Tobin or not Tobin, that is the question

Brown seeks support for "Tobin tax"

Sarkozy to press for 'Tobin Tax'

Brazil has imposed what may be the first Tobin Tax on foreign portfolio investment inflows.

Russia Weighs Cross-Border 'Tobin' Tax

The Tobin Tax Lives Again

Geithner Throws Tobin Tax under the bus


The Tobin tax explained
The “Tobin tax” was originally proposed in the early 1970s by James Tobin, an influential American macroeconomist and recipient of the Nobel prize for economics.

His idea was prompted by the collapse of the Bretton Woods system in 1971, which replaced an arrangement of fixed exchange rates ultimately based on the US dollar’s peg to gold with a period of volatile floating exchange rates.

Tobin proposed to reduce this volatility with a small tax – for instance 0.1 per cent – levied on every amount exchanged from one currency into another.

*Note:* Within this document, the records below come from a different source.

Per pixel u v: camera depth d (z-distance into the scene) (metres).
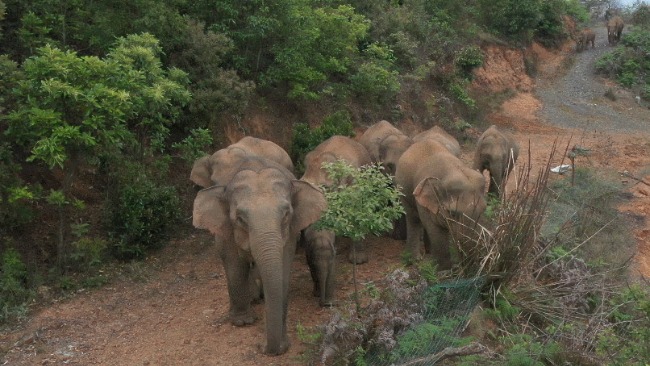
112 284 10.36
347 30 18.22
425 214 10.35
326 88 18.86
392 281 8.55
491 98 28.36
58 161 9.40
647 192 17.20
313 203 8.25
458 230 9.61
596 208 14.25
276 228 7.67
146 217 11.30
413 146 11.79
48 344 8.60
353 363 7.61
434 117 22.94
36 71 9.68
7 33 12.55
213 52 14.10
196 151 13.31
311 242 9.63
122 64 10.59
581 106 29.89
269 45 16.34
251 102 16.27
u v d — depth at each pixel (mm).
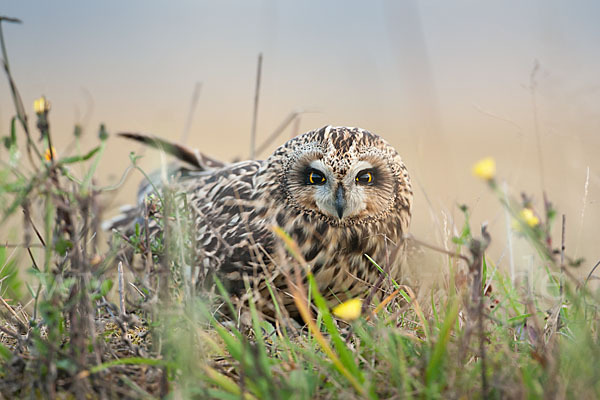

He wanted to discourage short-term currency speculation, which makes it difficult for countries to implement independent monetary policies by moving money quickly back and forth between countries with different interest rates.

Tobin’s goal was to “throw sand in the wheels” of global finance with a simple tax that would be small enough to make short-term purely financial movements uneconomical – without being a burden on trade.

The proposal never caught on in the 1970s but received renewed attention during the Asian financial crisis in the late 1990s when it became a cause celèbre for the anti-globalisation movement.

The original purpose of putting the brakes on currency speculation has been somewhat eclipsed among activists who have increasingly seen the Tobin tax as a good way of raising revenue for economic and social development.

Some have suggested that a Tobin tax should be introduced to finance the money needed to meet the UN’s Millennium Development Goals of reducing poverty and ill health. Governments have been at best lukewarm to the idea, although former French president Jacques Chirac expressed interest in it.

Tobin himself disowned activists’ adoption of his proposal for revenue-raising purposes, which he thought missed the point of the proposal: which was to reduce the socially harmful effects of finance while keeping its benefits.



MORE JUMPING ON THE BANDWAGON:

Paul Krugman says (NYT Nov 26), "a financial transactions tax is an idea whose time has come."